Chunk a document for retrieval

Goal: split a document into chunks before you embed or search it — without cutting sentences in half or losing the link back to the source. kaos-nlp-core offers several strategies; pick the one that preserves the structure that matters.

uv run examples/chunk-a-document.py

#!/usr/bin/env -S uv run --script
# /// script
# requires-python = ">=3.13"
# dependencies = ["kaos-nlp-core>=0.1.6,<0.2"]
# ///
"""Chunk a document for retrieval — by sentence or by section.

Before you embed or search a document, you split it into chunks. `kaos-nlp-core`
offers several strategies; the right one preserves meaning. `SentenceChunker`
packs whole sentences up to a token budget (never splitting mid-sentence);
`SectionChunker` respects the document's heading structure.
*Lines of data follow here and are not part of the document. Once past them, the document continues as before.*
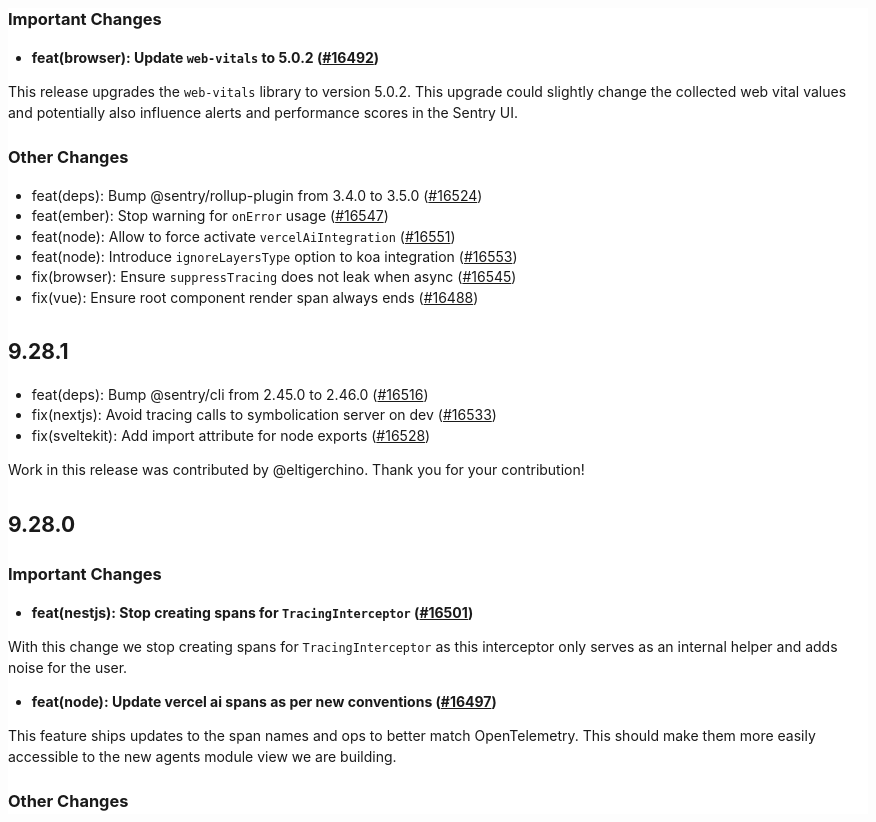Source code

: ### Important Changes

- **feat(browser): Update `web-vitals` to 5.0.2 ([#16492](https://github.com/getsentry/sentry-javascript/pull/16492))**

This release upgrades the `web-vitals` library to version 5.0.2. This upgrade could slightly change the collected web vital values and potentially also influence alerts and performance scores in the Sentry UI.

### Other Changes

- feat(deps): Bump @sentry/rollup-plugin from 3.4.0 to 3.5.0 ([#16524](https://github.com/getsentry/sentry-javascript/pull/16524))
- feat(ember): Stop warning for `onError` usage ([#16547](https://github.com/getsentry/sentry-javascript/pull/16547))
- feat(node): Allow to force activate `vercelAiIntegration` ([#16551](https://github.com/getsentry/sentry-javascript/pull/16551))
- feat(node): Introduce `ignoreLayersType` option to koa integration ([#16553](https://github.com/getsentry/sentry-javascript/pull/16553))
- fix(browser): Ensure `suppressTracing` does not leak when async ([#16545](https://github.com/getsentry/sentry-javascript/pull/16545))
- fix(vue): Ensure root component render span always ends ([#16488](https://github.com/getsentry/sentry-javascript/pull/16488))

## 9.28.1

- feat(deps): Bump @sentry/cli from 2.45.0 to 2.46.0 ([#16516](https://github.com/getsentry/sentry-javascript/pull/16516))
- fix(nextjs): Avoid tracing calls to symbolication server on dev ([#16533](https://github.com/getsentry/sentry-javascript/pull/16533))
- fix(sveltekit): Add import attribute for node exports ([#16528](https://github.com/getsentry/sentry-javascript/pull/16528))

Work in this release was contributed by @eltigerchino. Thank you for your contribution!

## 9.28.0

### Important Changes

- **feat(nestjs): Stop creating spans for `TracingInterceptor` ([#16501](https://github.com/getsentry/sentry-javascript/pull/16501))**

With this change we stop creating spans for `TracingInterceptor` as this interceptor only serves as an internal helper and adds noise for the user.

- **feat(node): Update vercel ai spans as per new conventions ([#16497](https://github.com/getsentry/sentry-javascript/pull/16497))**

This feature ships updates to the span names and ops to better match OpenTelemetry. This should make them more easily accessible to the new agents module view we are building.

### Other Changes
Each chunk carries a
char span back to the source, so retrieval results stay traceable. Deterministic,
offline, no API key.

Run it:

    uv run examples/chunk-a-document.py
"""

from __future__ import annotations

from kaos_nlp_core.chunking import SectionChunker, SentenceChunker

LEASE = (
    "ARTICLE I. TERM. The lease term is five years commencing on January 1. "
    "Rent is due monthly on the first business day. "
    "ARTICLE II. MAINTENANCE. The tenant shall maintain the premises in good repair. "
    "No pets are allowed without written consent of the landlord."
)


def main() -> tuple[int, int]:
    # Sentence chunks: whole sentences packed to a token budget.
    sentence_chunks = SentenceChunker(max_tokens=16).chunk(LEASE)
    print(f"SentenceChunker -> {len(sentence_chunks)} chunk(s):")
    for c in sentence_chunks:
        print(f"  [{c.char_span[0]:>3}:{c.char_span[1]:<3}] {c.text}")

    # Section chunks: split on the document's structure (ARTICLE headings).
    section_chunks = SectionChunker().chunk(LEASE)
    print(f"\nSectionChunker -> {len(section_chunks)} chunk(s):")
    for c in section_chunks:
        print(f"  {c.text[:64]}...")

    return len(sentence_chunks), len(section_chunks)


if __name__ == "__main__":
    n_sentence, n_section = main()
    # Multiple sentence chunks (the doc exceeds one 16-token budget)...
    assert n_sentence >= 2
    # ...and every chunk traces back to the source via its char span.
    for c in SentenceChunker(max_tokens=16).chunk(LEASE):
        assert LEASE[c.char_span[0] : c.char_span[1]] == c.text

Notes

SentenceChunker(max_tokens=...) packs whole sentences up to a token budget (never splitting mid-sentence); SectionChunker splits on heading structure. There are also fixed-token, paragraph, and hierarchical chunkers.
Every Chunk carries a char_span into the source text — so a retrieved chunk traces back to exactly where it came from, the basis for grounded results.
overlap_sentences=N adds sentence overlap between chunks when you want context to bleed across boundaries.
Chunking is the step before embeddings and retrieval — see how they compose in the research agent.